Clyde Francks

Publications

Displaying 1 - 8 of 8
  • Pu, Y., Francks, C., & Kong, X. (2025). Global brain asymmetry. Trends in Cognitive Sciences, 29(2), 114-117. doi:10.1016/j.tics.2024.10.008.

    Abstract

    Lateralization is a defining characteristic of the human brain, often studied through localized approaches that focus on interhemispheric differences between homologous pairs of regions. It is also important to emphasize an integrative perspective of global brain asymmetry, in which hemispheric differences are understood through global patterns across the entire brain.
  • Rivera-Olvera, A., Houwing, D. J., Ellegood, J., Masifi, S., Martina, S., Silberfeld, A., Pourquie, O., Lerch, J. P., Francks, C., Homberg, J. R., Van Heukelum, S., & Grandjean, J. (2025). The universe is asymmetric, the mouse brain too.
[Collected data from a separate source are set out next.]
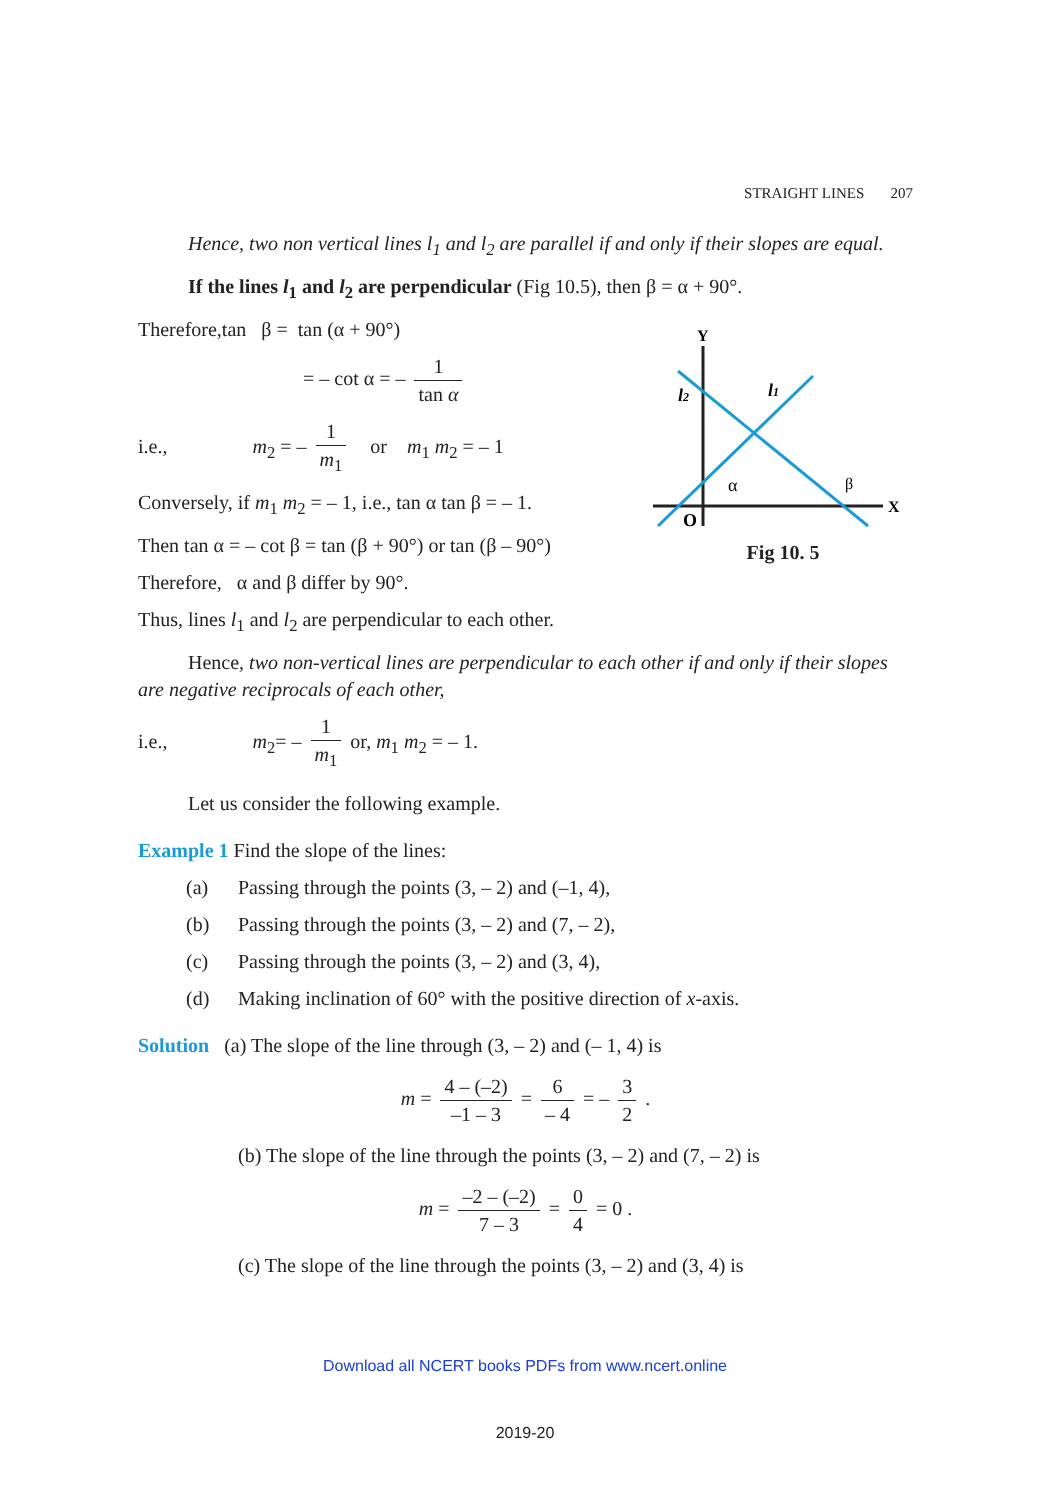STRAIGHT LINES 207
Hence, two non vertical lines l<sub>1</sub> and l<sub>2</sub> are parallel if and only if their slopes are equal.
If the lines l<sub>1</sub> and l<sub>2</sub> are perpendicular (Fig 10.5), then β = α + 90°.
Y
X
O
l2
l1
α
β
Fig 10. 5
Therefore,tan β = tan (α + 90°)
= – cot α = – 1 tan α
i.e., m<sub>2</sub> = – 1 m<sub>1</sub> or m<sub>1</sub> m<sub>2</sub> = – 1
Conversely, if m<sub>1</sub> m<sub>2</sub> = – 1, i.e., tan α tan β = – 1.
Then tan α = – cot β = tan (β + 90°) or tan (β – 90°)
Therefore, α and β differ by 90°.
Thus, lines l<sub>1</sub> and l<sub>2</sub> are perpendicular to each other.
Hence, two non-vertical lines are perpendicular to each other if and only if their slopes are negative reciprocals of each other,
i.e., m<sub>2</sub>= – 1 m<sub>1</sub> or, m<sub>1</sub> m<sub>2</sub> = – 1.
Let us consider the following example.
Example 1 Find the slope of the lines:
(a) Passing through the points (3, – 2) and (–1, 4),
(b) Passing through the points (3, – 2) and (7, – 2),
(c) Passing through the points (3, – 2) and (3, 4),
(d) Making inclination of 60° with the positive direction of x-axis.
Solution (a) The slope of the line through (3, – 2) and (– 1, 4) is
m = 4 – (–2) –1 – 3 = 6 – 4 = – 3 2 .
(b) The slope of the line through the points (3, – 2) and (7, – 2) is
m = –2 – (–2) 7 – 3 = 0 4 = 0 .
(c) The slope of the line through the points (3, – 2) and (3, 4) is
Download all NCERT books PDFs from www.ncert.online
2019-20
Molecular Psychiatry, 30, 489-496. doi:10.1038/s41380-024-02687-2.

    Abstract

    Hemispheric brain asymmetry is a basic organizational principle of the human brain and has been implicated in various psychiatric conditions, including autism spectrum disorder. Brain asymmetry is not a uniquely human feature and is observed in other species such as the mouse. Yet, asymmetry patterns are generally nuanced, and substantial sample sizes are required to detect these patterns. In this pre-registered study, we use a mouse dataset from the Province of Ontario Neurodevelopmental Network, which comprises structural MRI data from over 2000 mice, including genetic models for autism spectrum disorder, to reveal the scope and magnitude of hemispheric asymmetry in the mouse. Our findings demonstrate the presence of robust hemispheric asymmetry in the mouse brain, such as larger right hemispheric volumes towards the anterior pole and larger left hemispheric volumes toward the posterior pole, opposite to what has been shown in humans. This suggests the existence of species-specific traits. Further clustering analysis identified distinct asymmetry patterns in autism spectrum disorder models, a phenomenon that is also seen in atypically developing participants. Our study shows potential for the use of mouse models in studying the biological bases of typical and atypical brain asymmetry but also warrants caution as asymmetry patterns seem to differ between humans and mice.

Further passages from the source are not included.